Well, there I was, gearing up for a battle royal, when the telephone rang.
“Hello, Mrs. Levy,” said a man with a cordial voice. “This is [name omitted] from the Division of Traffic Control. I understand that you and your husband object to the ‘Blind Person Area’ sign near your home and that you wish to know who requested that it be placed there.”
“Uh,” I replied, wishing that my words would not fail me so abysmally, “yes, that’s true.” Something told me that it would be okay to take off my boxing gloves. I was right. I am stunned.
The voice continued smoothly, “No problem. And we want to apologize if the sign offended you. It will be removed promptly.”
“It will?” I echoed, almost disappointed that my cause célèbre was about to evaporate.
“Yes, ma’am. And you have every right to know who requested the sign in the first place. His name is [name omitted] and he lives at [address omitted]. Do you know him?”
“Never heard of him in my life,” said I.
“Really? We assumed he was your friend,” the man replied. (Oy, with friends like these…) “And since he was bringing such a sensitive matter to our attention, we rushed to take care of it. By the way, he also requested that a stop sign be placed at the same location.”
I immediately informed my gentleman caller that we would be fully in favor of a stop sign, something that could benefit every driver and pedestrian. Then I tried to explain that the “sensitive” thing to do when a community member requests a sign of relevance to a third party is to consult with the third party before taking action. After several reiterations, I was left with the sobering impression that the caller had not absorbed my definition of sensitivity.

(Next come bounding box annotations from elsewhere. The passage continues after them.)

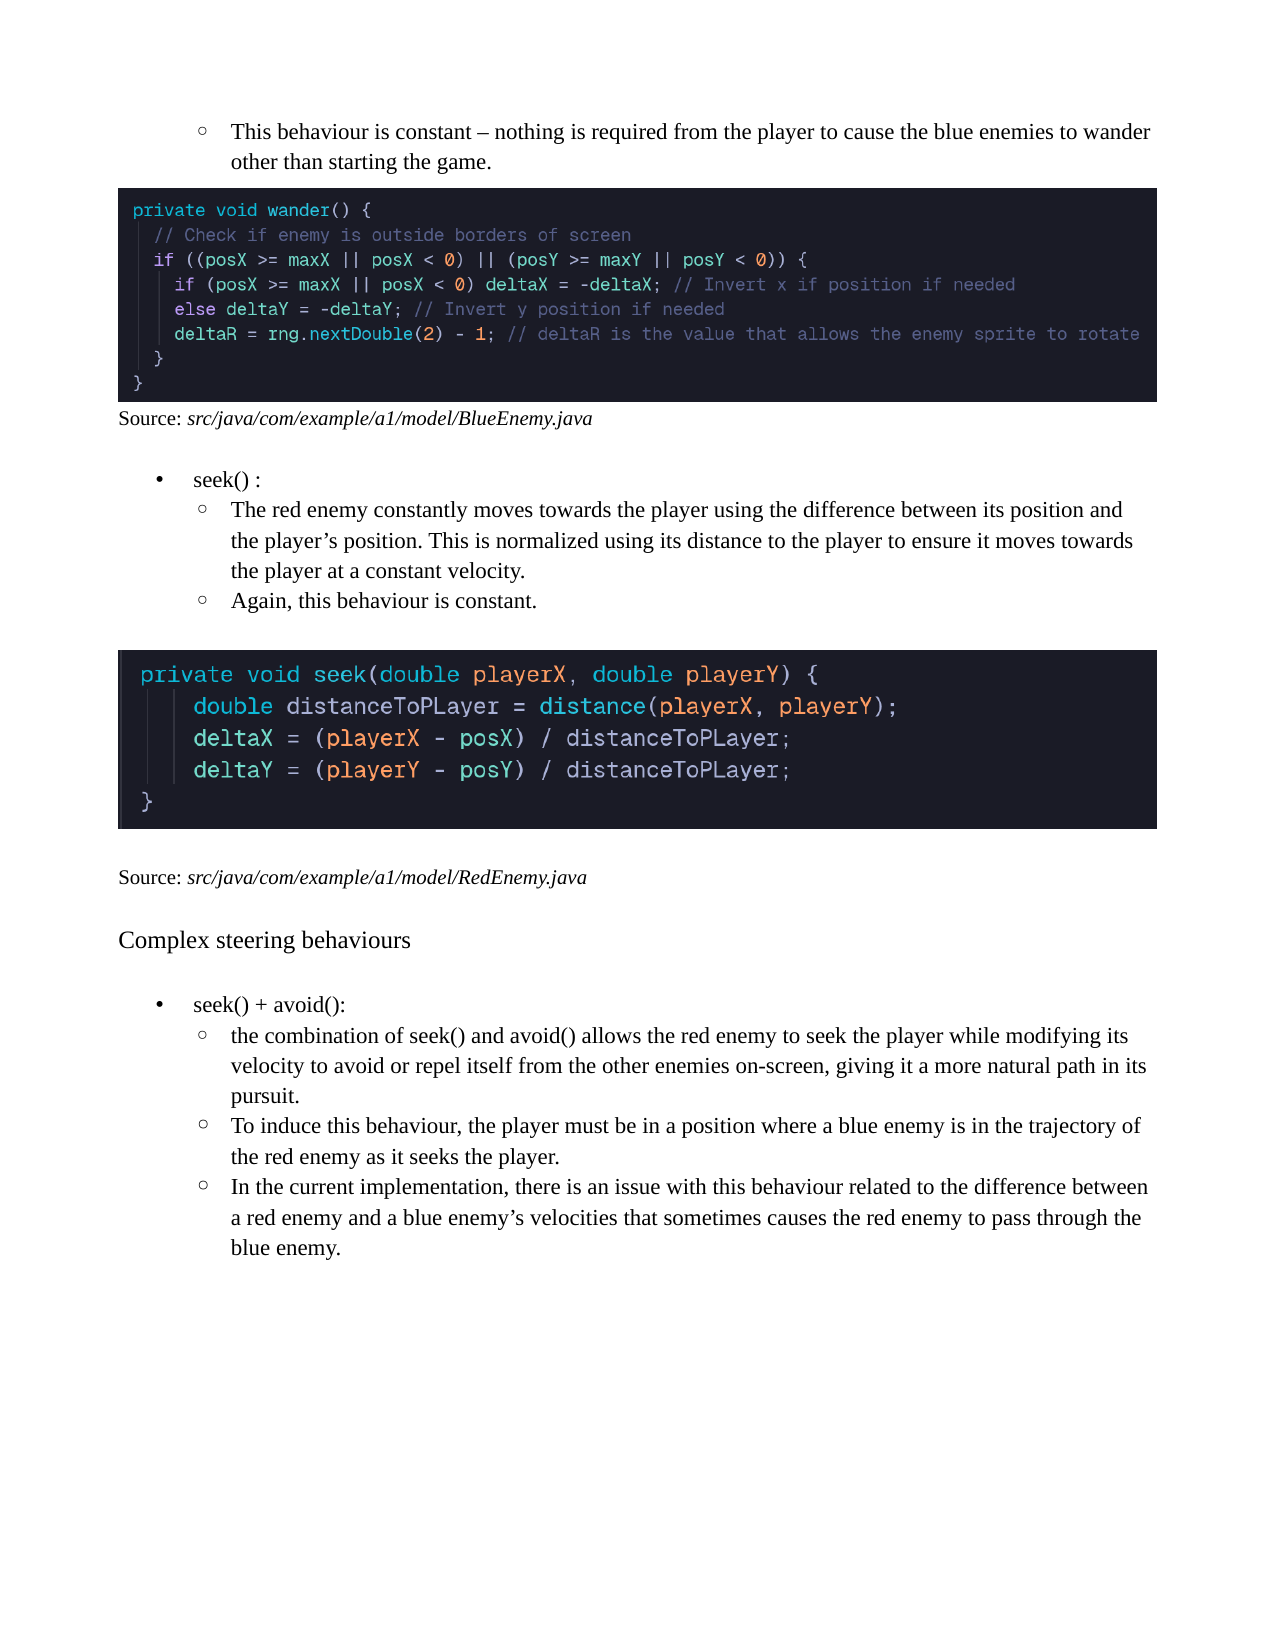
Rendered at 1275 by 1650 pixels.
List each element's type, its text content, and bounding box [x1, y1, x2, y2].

list To induce this behaviour, the player must be in a position where a blue enemy is in the trajectory of the red enemy as it seeks the player. [193, 1112, 1157, 1169]
list Again, this behaviour is constant. [193, 587, 1157, 613]
text [118, 178, 1157, 188]
text Source: src/java/com/example/a1/model/BlueEnemy.java [118, 402, 1157, 430]
list seek() + avoid(): [156, 991, 1157, 1018]
picture [118, 650, 1157, 829]
text Source: src/java/com/example/a1/model/RedEnemy.java [118, 829, 1157, 889]
text Complex steering behaviours [118, 925, 1157, 954]
list In the current implementation, there is an issue with this behaviour related to the difference between a red enemy and a blue enemy’s velocities that sometimes causes the red enemy to pass through the blue enemy. [193, 1173, 1157, 1293]
list The red enemy constantly moves towards the player using the difference between its position and the player’s position. This is normalized using its distance to the player to ensure it moves towards the player at a constant velocity. [193, 496, 1157, 583]
list seek() : [156, 466, 1157, 493]
picture [118, 188, 1157, 402]
list This behaviour is constant – nothing is required from the player to cause the blue enemies to wander other than starting the game. [193, 118, 1157, 175]
list the combination of seek() and avoid() allows the red enemy to seek the player while modifying its velocity to avoid or repel itself from the other enemies on-screen, giving it a more natural path in its pursuit. [193, 1022, 1157, 1108]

Before concluding our call, I brought up our interest in a traffic light at the other end of our block, where the perpendicular traffic of West Broadway is harrowing. I was given the name and address of the appropriate contact person at our county’s Department of Public Works. Yet one more item on my to-do list.
All of this occurred late Tuesday afternoon. On Wednesday at about 1 p.m., my friend stopped by. Immediately upon entering, she commented, “Well, I guess Michael is no longer blind or no longer lives here.”
My eyes widened. My jaw dropped. “You mean…”
“Yup,” she replied, flashing a conspiratorial grin. “It’s gone.”
The only downside to this dénouement is that I had to tell Michael that he would never have his chance to be photographed — as he had been gleefully planning for weeks now — sitting behind the wheel of his friend’s car several feet in front of the yellow sign that is no more.